Dr. Karine Fénelon, Assistant Professor, Biology Department, is a trained neurophysiologist. She completed her undergraduate and graduate studies at McGill University where she studied the effect of hypoxia on the circadian oscillations of body temperature and oxygen consumption. Her Master’s in muscle Physiology and Biophysics focussed on the cellular mechanisms underlying excitation-contraction coupling, using frog cut skeletal muscle fibers. She completed her PhD in Neuroscience during which she worked on understanding the control of locomotion by brainstem neurons, using lampreys as an experimental system. She completed postdoctoral training at Columbia University Medical Center and worked with mouse models of schizophrenia to understand how psychiatric disorders affect the function of the central nervous system. Her lab focuses on understanding the brainstem mechanisms underlying sensorimotor gating, a fundamental brain mechanism.

Research Proposal Title: 

Functional investigation of Brain Mechanisms underlying Sensorimotor Gating altered by Psychiatric Disorders

Research: 

Dr. Fenelon’s team will investigate the brain circuits and celular mechanisms by which sensorimotor gating occurs. Sensorimotor gating is a fundamental brain mechanism that, if reduced, is associated with and often predictive of attention impairment, cognitive overload and motor problems. In humans and translational models, the behavioral test to study sensorimotor gating is called prepulse inhibition (PPI). PPI occurs when a weak stimulus is presented prior to an alarming stimulus reduces the startle response to this alarming stimulus. Reduced PPI is a hallmark of schizophrenia but is also seen in other neurological and psychiatric disorders.

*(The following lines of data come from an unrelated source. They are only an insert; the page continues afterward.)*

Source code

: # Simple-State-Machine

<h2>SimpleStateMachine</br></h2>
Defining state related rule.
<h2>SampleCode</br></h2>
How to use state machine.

Therefore, PPI is a behavioral paradigm that can indicate impairment of sensorimotor gating associated with neurological and psychiatric disorders. Results for these experiments will lead to the identification of brain cells and pathways underlying PPI deficits linked to neurological diseases as promising drug targets that could be stimulated in patients that are unresponsive to current pharmaceuticals.